DailyStory is built on Azure so it only made sense to add support for Microsoft AppSource – when you’re a startup you look for any opportunity you can find to help people find you!
There was only one small problem though: a requirement to be listed on AppSource was to support Microsoft Identity sign in.
When I built DailyStory’s first authentication and authorization system it was built around the ASP.NET 2.0 Forms Authentication encrypted tickets. This was simple, reliable and I knew a few things about how it worked already.
When I learned the Microsoft sign in requirement for AppSource, I knew it was going to be a rewrite. So I rewrote it this past weekend.
Microsoft OWIN
The easiest path was to convert DailiyStory to use Microsoft’s OWIN middleware and support both OpenID and Forms authentication. However, initially, it was pretty much impossible to find good examples of how to accomplish this.
I did end up finding some useful demos and articles:
- OWIN Sample Application – straight-forward sample that I could create a prototype with to make sure everything worked.
- Rick Strahl’s blog – great write-up on his experience going through a similar conversion.
- Ben Foster’s blog – another great write-up that walks through implementing OWIN step-by-step.
Creating a Microsoft Identity Account
Next, I needed to create an application account for Microsoft Identity. When people sign in with their Microsoft account to DailyStory this is the “application” they are granting access to.
I’m not going to go into the details of what all the settings are, as there are plenty of better and more in-depth articles about that.
Suffice to say that you’ll need your Application Id (a GUID) and will need to add callback URLs. I added both production callback URLs and developer (e.g. localhost) callback URLs.
Creating a working prototype
I’m a big fan of creating small prototypes. It’s so much easier working with a simple sample than trying to navigate the nuances of a larger application.
I started with the OWN sample application and wired it up to use DailyStory’s Microsoft application identity. Believe it or not, that was actually relatively easy to get working (yes, I was surprised).
Next, I started integrating that into the DailyStory code base.
Changes to support OWIN
Below are the changes made:
1. Add access control
The first thing I did in the DailyStory code was to ensure that authentication/authorization was setup correctly. Rather than adding the [Authorize]
attribute to all the controllers, I added a global filter:
[csharp]
public static void RegisterGlobalFilters (GlobalFilterCollection filters)
{
filters.Add (new HandleErrorAttribute ());
filters.Add (new AuthorizeAttribute());
}
[/csharp]
Next, I added the [AllowAnonymous]
attribute onto any classes or controller methods, such as login, logout, etc.
2. OWIN Settings in web.config
After configuring what needed to be authenticated/authorized I added the appSettings that the OWIN middleware would look for:
[xml]
<add key=”ida:ClientId” value=”– YOUR APPLICATION ID HERE –“/>
<add key=”ida:AADInstance” value=”https://login.microsoftonline.com/{0}{1}”/>
<add key=”ida:RedirectUri” value=”https://app.dailystory.com/oauth/microsoft”/>
[/xml]
3. OwinStartup attribute
OWIN does some magic under the covers and one of the requirements is you have to tell OWIN which class contains the Configuration method.

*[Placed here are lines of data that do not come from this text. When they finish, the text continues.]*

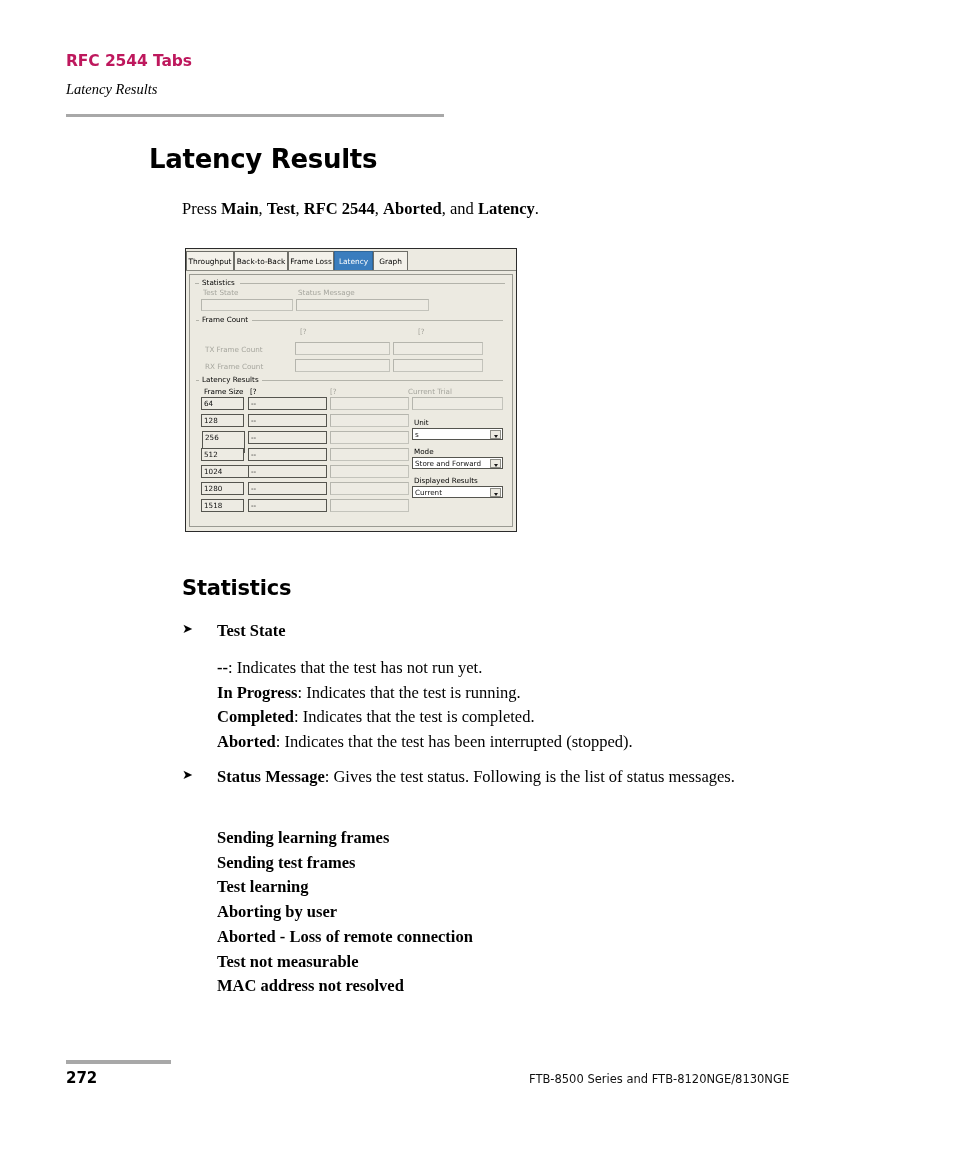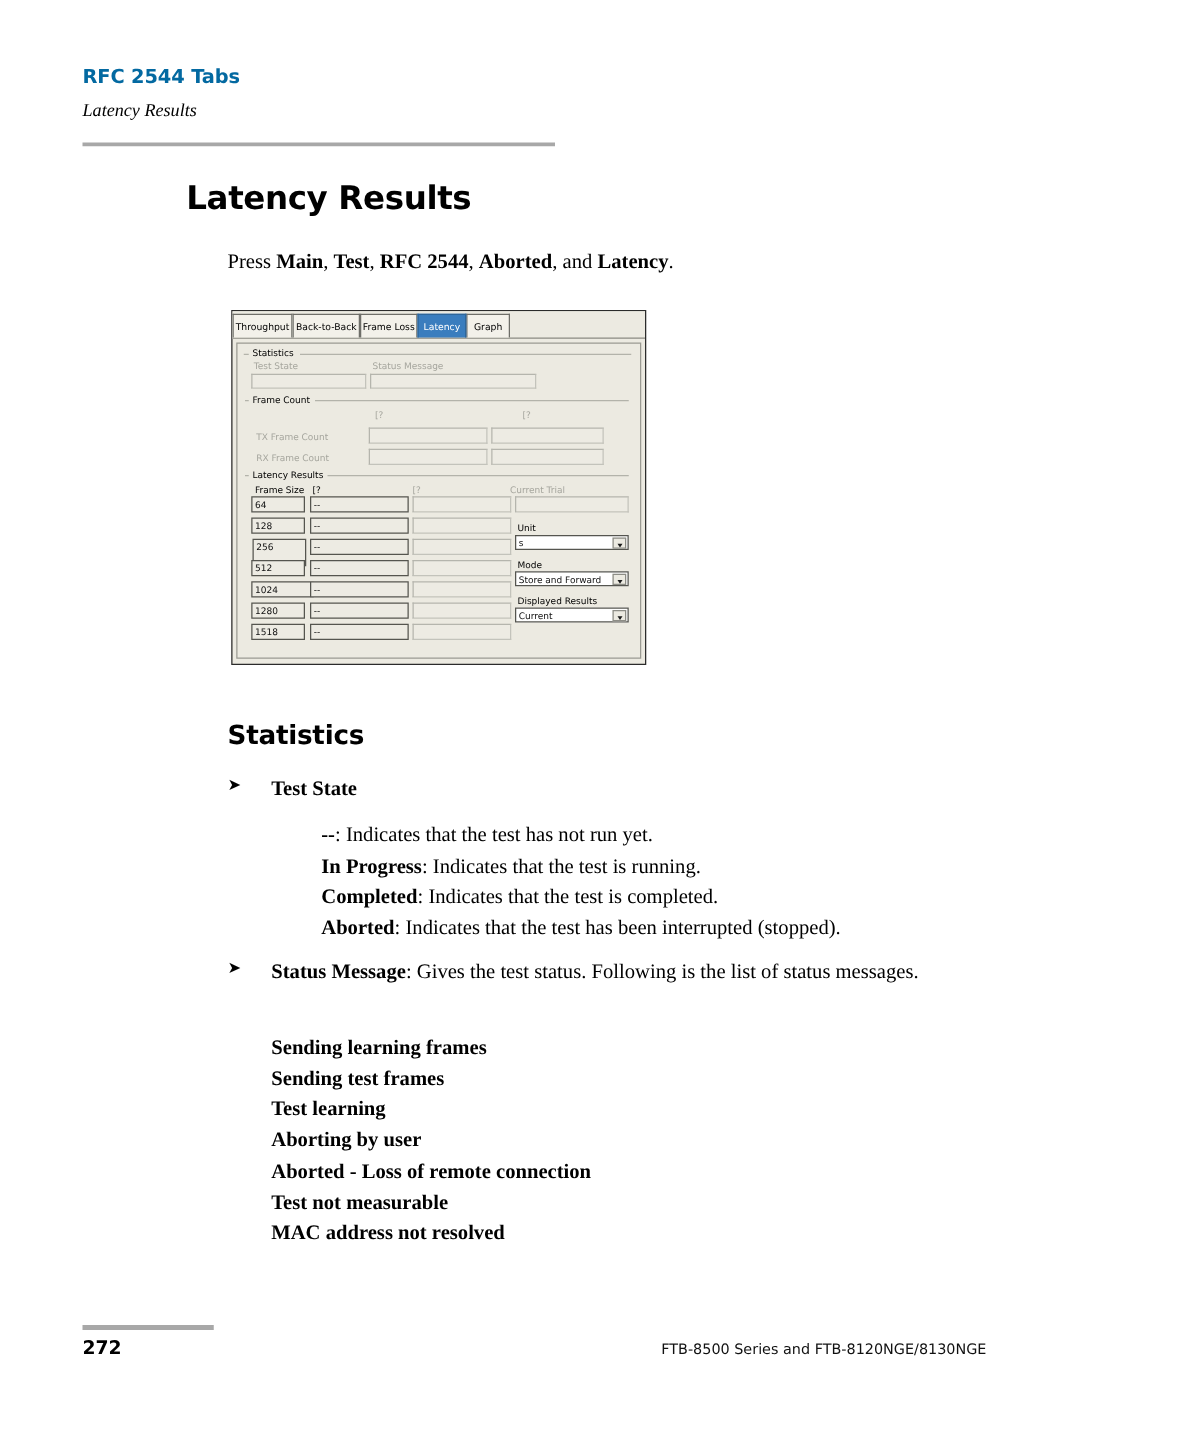--- a/index.html
+++ b/index.html
@@ -12,21 +12,21 @@
     color: #000;
     position: relative;
     overflow: hidden;
   }
 
   
   .page-header { position:absolute; left:66px; top:52px; width:380px; }
   .hdr-title {
     font-family:"DejaVu Sans", sans-serif;
     font-weight:bold; font-size:15.5px; letter-spacing:-0.1px;
-    color:#0369a1; line-height:1.2;
+    color:#be185d; line-height:1.2;
   }
   .hdr-sub {
     font-family:"Liberation Serif", serif;
     font-style:italic; font-size:14.5px; margin-top:10px; color:#000;
   }
   .hdr-rule {
     position:absolute; left:66px; top:114px; width:378px; height:3px;
     background:#a8a8a8;
   }
 
@@ -321,21 +321,21 @@
   </div>
 </div>
 
 <div class="sect-h">Statistics</div>
 
 <div class="bullet" style="left:182px; top:620px; width:640px; height:24px;">
   <span class="arrow">➤</span>
   <span class="btext"><b>Test State</b></span>
 </div>
 
-<div class="deflist" style="top:656px;margin-left:40px;">
+<div class="deflist" style="top:656px;">
   <div><b>--</b><span>: Indicates that the test has not run yet.</span></div>
   <div><b>In Progress</b><span>: Indicates that the test is running.</span></div>
   <div><b>Completed</b><span>: Indicates that the test is completed.</span></div>
   <div><b>Aborted</b><span>: Indicates that the test has been interrupted (stopped).</span></div>
 </div>
 
 <div class="bullet" style="left:182px; top:766px; width:640px;">
   <span class="arrow">➤</span>
   <span class="btext"><b>Status Message</b><span>: Gives the test status. Following is the list of status messages.</span></span>
 </div>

This is used by OWIN to look at all the requests. The sample application referenced above has a great example of this.
I did modify app.UseCookieAuthentication
‘s options to set both the cookie domain and the cookie name:
[csharp]
app.UseCookieAuthentication(new CookieAuthenticationOptions
{
#if !DEBUG
CookieDomain = “.dailystory.com”,
#endif
CookieName = “.DSAUTH”
});
[/csharp]
The compilation check excludes the domain because it wouldn’t work when running as localhost.
In my case I added a second CookieAuthentication section to support custom cookies as well. I used the same CookieName and the OWIN middleware apparently encrypts the authentication source with the cookie.
4. OWN sign in
The OWIN sign in is, again, nearly identical to what I found in the sample:
[csharp]
[AllowAnonymous]
public void SignIn(string provider)
{
// provider is held for future use
// Send an OpenID Connect sign-in request.
if (!Request.IsAuthenticated)
{
HttpContext.GetOwinContext().Authentication.Challenge(new AuthenticationProperties { RedirectUri = “/msidentity” }, OpenIdConnectAuthenticationDefaults.AuthenticationType);
}
}
[/csharp]
5. Authentication callback
At this point any requests to /signin/microsoft will redirect to Microsoft’s sign in page. After successfully authenticating it redirect back to the /msidentity path.
Within the controller’s method for msidentity we do the checks to determine if the authenticated user is known, i.e. is there a DailyStory tenant or tenants for that account. If it’s a valid user we redirect them to their tenant.
If the authenticated user is not known, we auto-provision a new trial account based on claims information found in the ClaimsPrincipal and then redirect them to their new trial.
Summary
Adding support for OWIN isn’t terribly difficult. I’ve left out a few details, but if you have questions don’t hesitate to ask!